═══ Provided material ═══

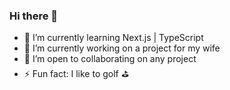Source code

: ### Hi there 👋

- 🌱 I’m currently learning Next.js | TypeScript
- 🔭 I’m currently working on a project for my wife
- 👯 I’m open to collaborating on any project
- ⚡ Fun fact: I like to golf ⛳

═══

Work required
Pull every line of source text from the material above, word for word, and leave the picture out.

Reply to the exercise
Source code

: ### Hi there 👋

- 🌱 I’m currently learning Next.js | TypeScript
- 🔭 I’m currently working on a project for my wife
- 👯 I’m open to collaborating on any project
- ⚡ Fun fact: I like to golf ⛳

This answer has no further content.